Really, insulting him isn't an effective way of changing his behavior?  Boy, I guess I better change all of my political beliefs.  Who coulda seen that coming?

This flattery business sounds iffy, but as a linguistics-enjoyer, I very much appreciate Donald's irregular past tense verbs in this story.  I'd be interested to know how the localization into your language handles them.

But can someone with a more in-depth knowledge than I of cartoon minutae tell me why that image of Donald in the bottom left looks so...non-Barksian?  There's just something off about it, somehow.

Stang and flang.  That's some great stuff!

So the thing is, for the first three pages of this story, Donald has it kinda rough.  Until we get to the bottom of the third page, here, because from then on, it is nothing but blue skies for him.

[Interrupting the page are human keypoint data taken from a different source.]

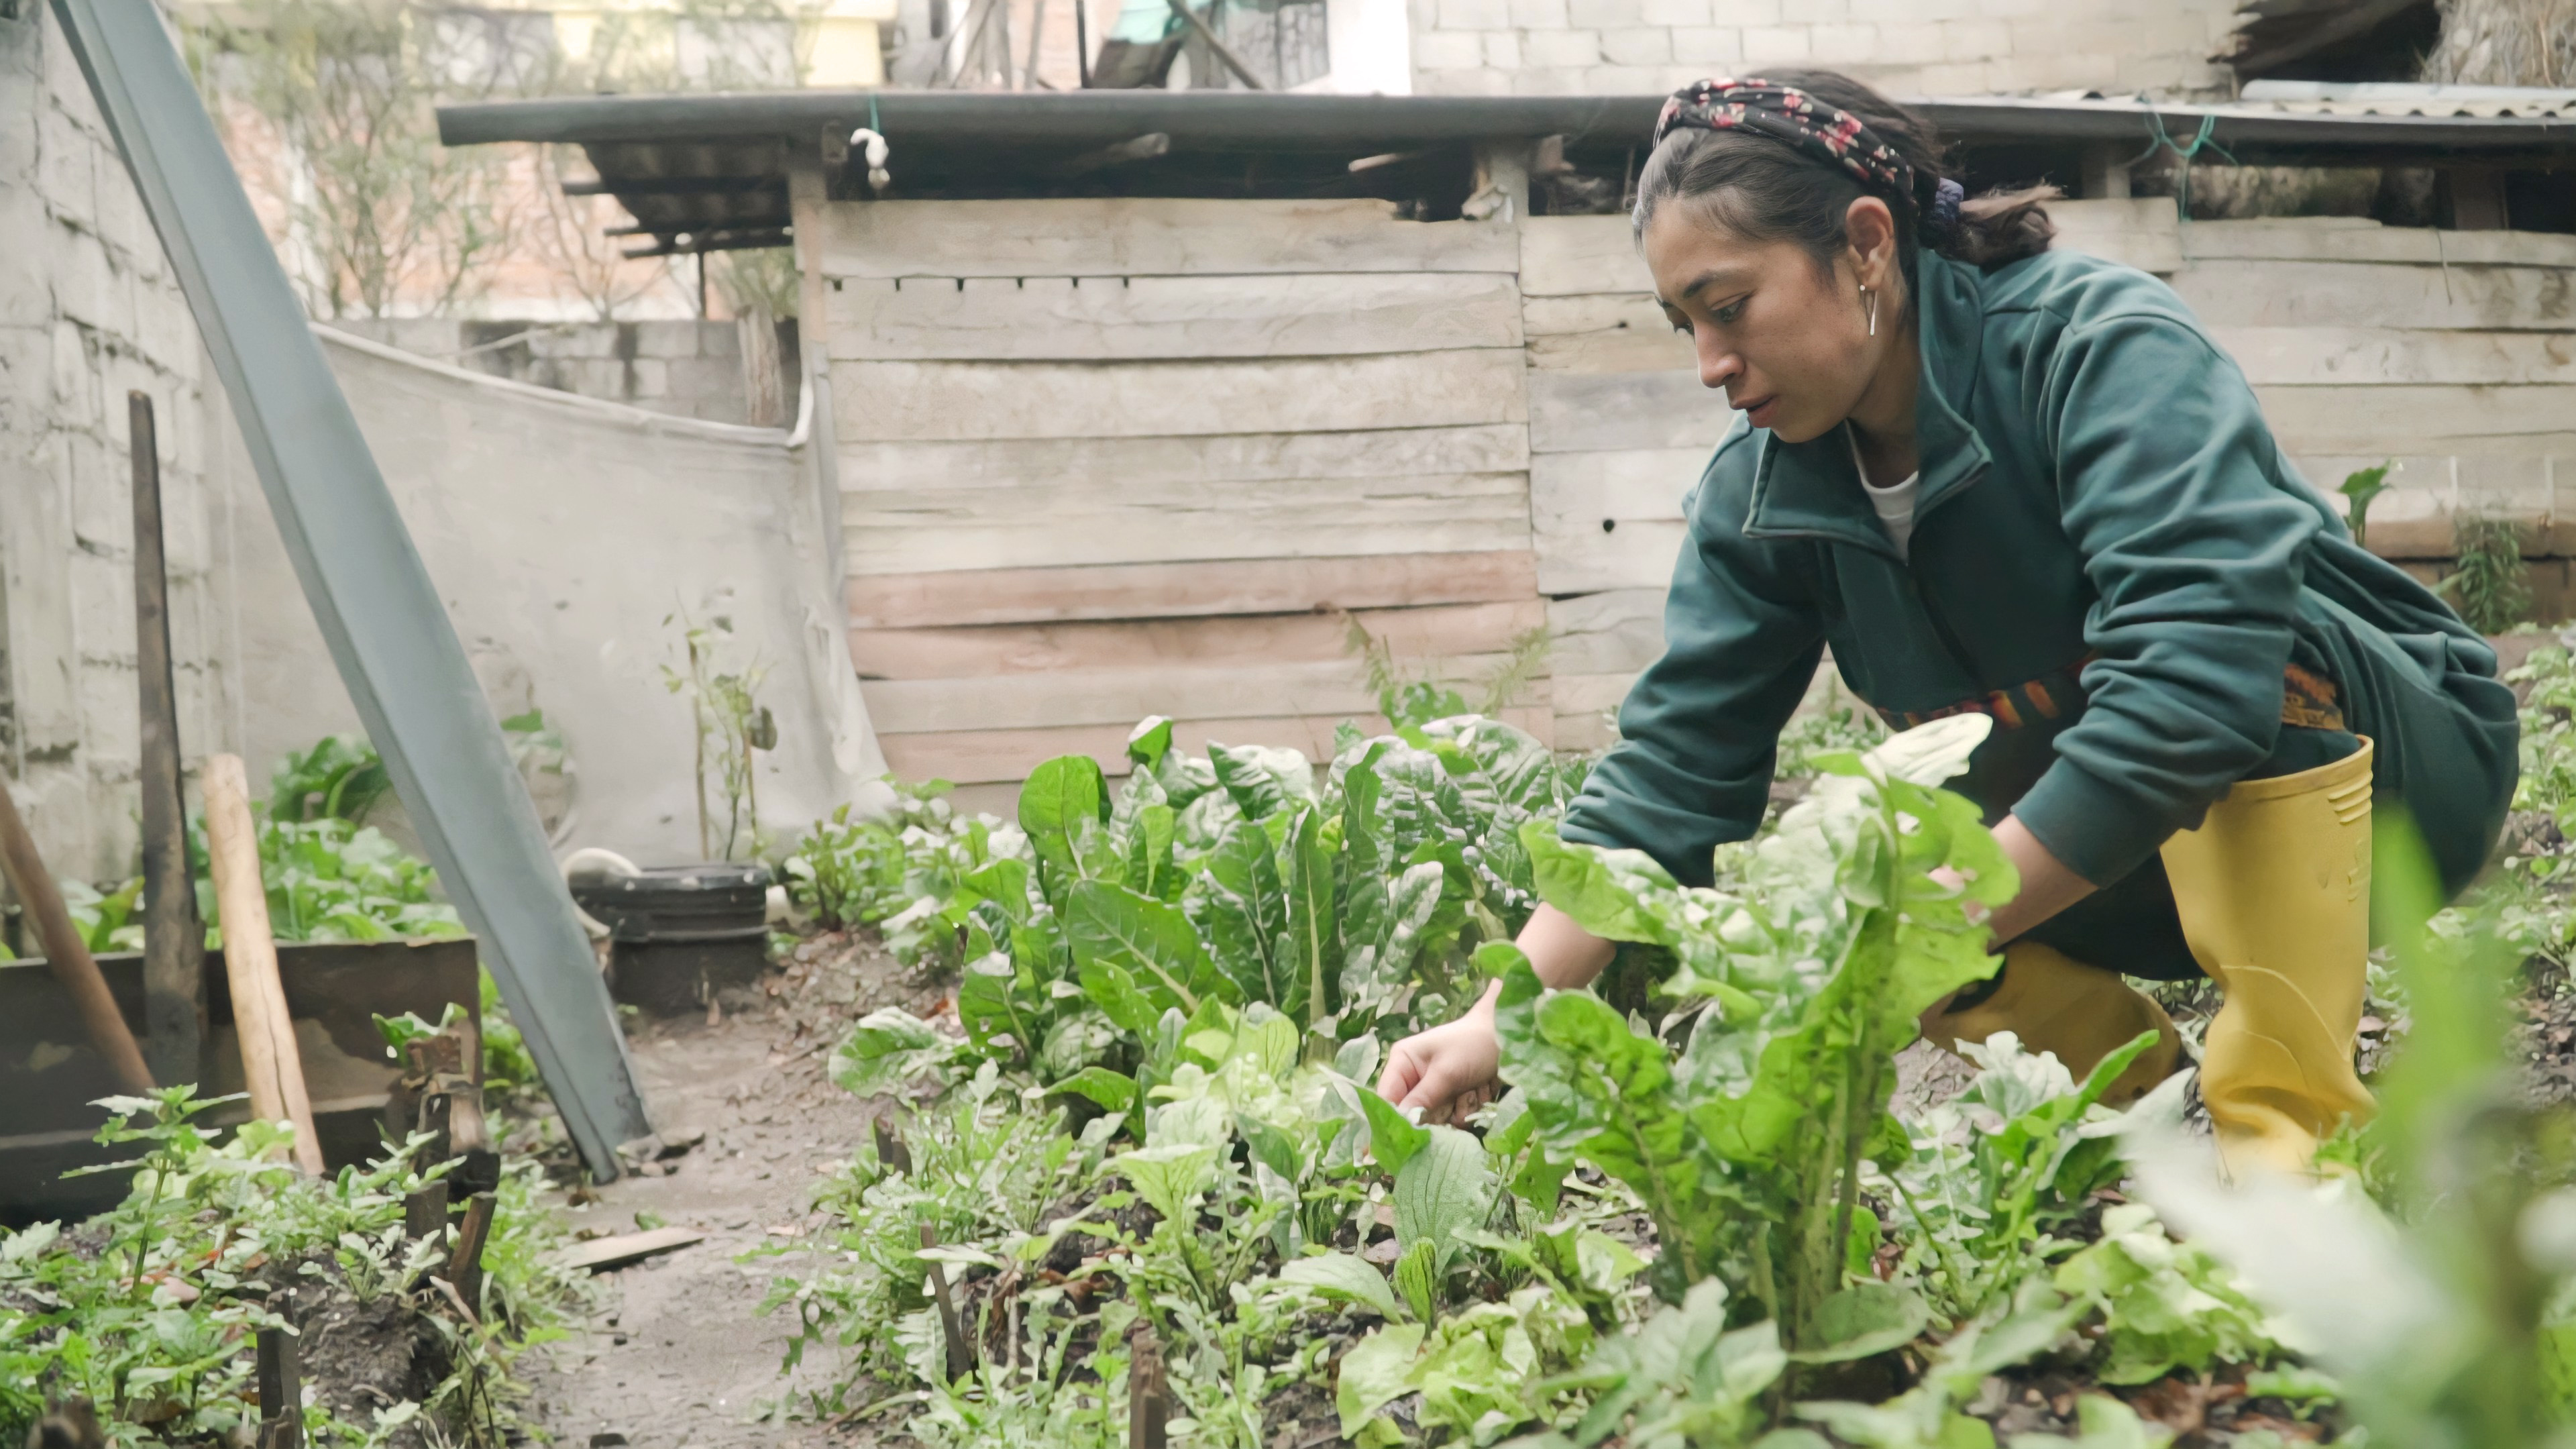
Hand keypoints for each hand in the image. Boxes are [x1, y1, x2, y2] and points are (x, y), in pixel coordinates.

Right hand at [1375, 1000, 1501, 1125]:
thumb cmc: (1472, 1045)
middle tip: (1454, 1099)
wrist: (1508, 1039)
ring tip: (1472, 1088)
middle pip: (1413, 1114)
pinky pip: (1454, 1118)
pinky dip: (1469, 1108)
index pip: (1387, 1098)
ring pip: (1437, 1119)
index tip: (1399, 1142)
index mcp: (1403, 1062)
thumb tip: (1402, 1125)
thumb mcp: (1446, 1071)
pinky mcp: (1452, 1100)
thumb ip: (1423, 1098)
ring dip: (1458, 1109)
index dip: (1391, 1120)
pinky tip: (1480, 1090)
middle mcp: (1414, 1078)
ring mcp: (1435, 1090)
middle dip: (1437, 1111)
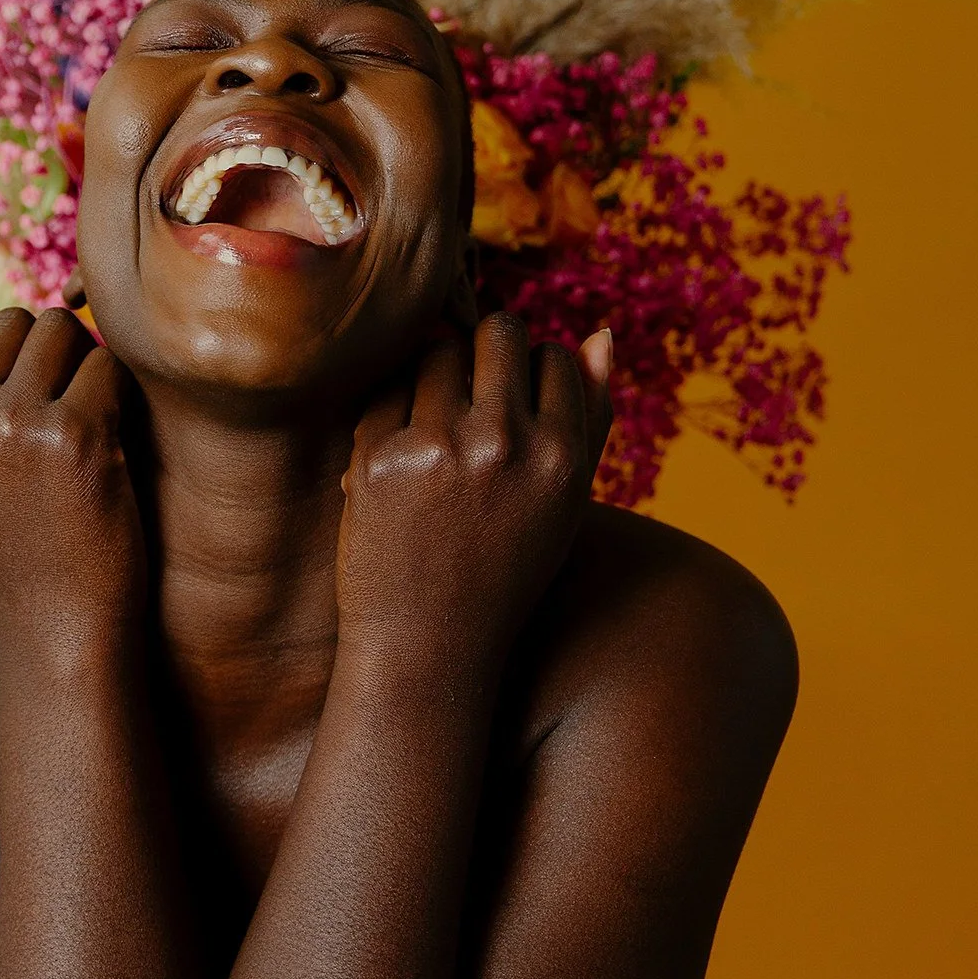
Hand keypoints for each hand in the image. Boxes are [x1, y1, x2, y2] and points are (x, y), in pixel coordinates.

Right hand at [0, 304, 145, 654]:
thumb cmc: (18, 539)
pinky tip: (114, 447)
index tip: (26, 397)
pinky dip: (120, 396)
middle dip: (51, 354)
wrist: (60, 625)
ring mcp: (9, 422)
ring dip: (87, 367)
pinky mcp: (72, 433)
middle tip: (67, 418)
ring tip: (88, 430)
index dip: (3, 347)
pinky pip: (107, 364)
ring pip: (62, 330)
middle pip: (17, 320)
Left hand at [336, 315, 612, 668]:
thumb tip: (599, 333)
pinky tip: (401, 456)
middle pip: (499, 332)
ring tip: (437, 431)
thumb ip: (590, 420)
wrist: (427, 646)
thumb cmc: (503, 570)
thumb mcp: (563, 505)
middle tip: (472, 397)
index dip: (533, 375)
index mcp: (562, 457)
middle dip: (486, 352)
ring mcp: (438, 447)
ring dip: (436, 377)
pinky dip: (393, 413)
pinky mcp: (378, 456)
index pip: (555, 355)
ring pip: (439, 352)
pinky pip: (388, 389)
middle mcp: (505, 444)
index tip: (516, 408)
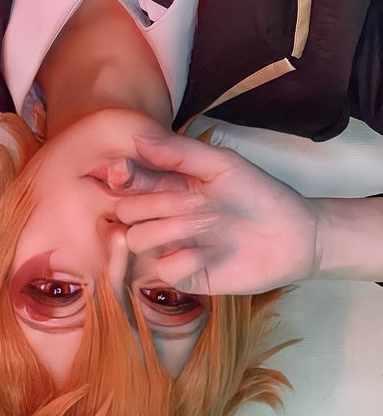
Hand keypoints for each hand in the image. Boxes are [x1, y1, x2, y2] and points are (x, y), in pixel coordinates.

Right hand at [115, 128, 322, 297]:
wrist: (294, 235)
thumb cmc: (259, 194)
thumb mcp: (222, 164)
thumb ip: (179, 152)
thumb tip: (136, 138)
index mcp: (169, 185)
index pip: (129, 180)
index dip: (122, 176)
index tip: (125, 173)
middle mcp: (165, 216)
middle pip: (126, 212)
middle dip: (155, 205)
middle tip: (195, 202)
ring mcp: (173, 247)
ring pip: (137, 240)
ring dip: (170, 230)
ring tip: (208, 225)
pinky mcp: (186, 277)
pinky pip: (163, 271)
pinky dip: (183, 261)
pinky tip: (210, 255)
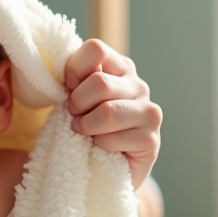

The first part of this entry may have tricked you into thinking that I have big, serious things to say about this story.  But here's the thing: I think it's important for context that a story like this has serious underpinnings.  But also, said underpinnings are there, basically, to create a very silly and delightful tale.  See: every single example of Donald singing.

...but for HDL, I'm afraid, it's kind of a horror story: look at them here, all self-congratulatory--they have NO idea of the monster they've unleashed.

And FUCK, these four panels are, no lie, some of my favorites in all of Barks.  Just look at Donald's enthused expressions there as the kids grow progressively more frazzled.  As a thought experiment, posit that some other among the Western artists wasn't any better a writer than he actually was--but he was an artist on par with Barks.  I do wonder how easily we'd be able to tell their art apart.

I do enjoy seeing HDL get their proper comeuppance for their behavior--but I like it even more because  it's not malicious on Donald's part (you could argue otherwise, but I don't think you have any textual evidence to back you up).  He's just discovered a love for music, and he's having a ball with it!  That's all there is to it!

Yes, okay, this is clearly in large part an excuse for Barks to just draw more and more goofier and goofier pictures of Donald making noise.  But what, you're going to complain about that?

Yeah!  Look at that cross-eyed nephew on the right.  Even though to some extent it's just desserts, I can't help a little sympathy from creeping in here.

This is just a funny gag that I like.  They didn't even TRY to do anything about it; they just got while the getting was good.

Yay!  The gradual escalation in this story is just *chef's kiss*.  You know, even though, obviously, Disney comics are all written in a broadly comic idiom that doesn't mean I laugh out loud at them very often, even Barks stories.  But there are exceptions, of which this is one!

Donald is a pioneer in the field of atonal music!  Hell yeah!  Too bad Schoenberg died a few years before this was written.  And his nephews gain: a healthy sense of perspective!  Truly, a pearl of great price.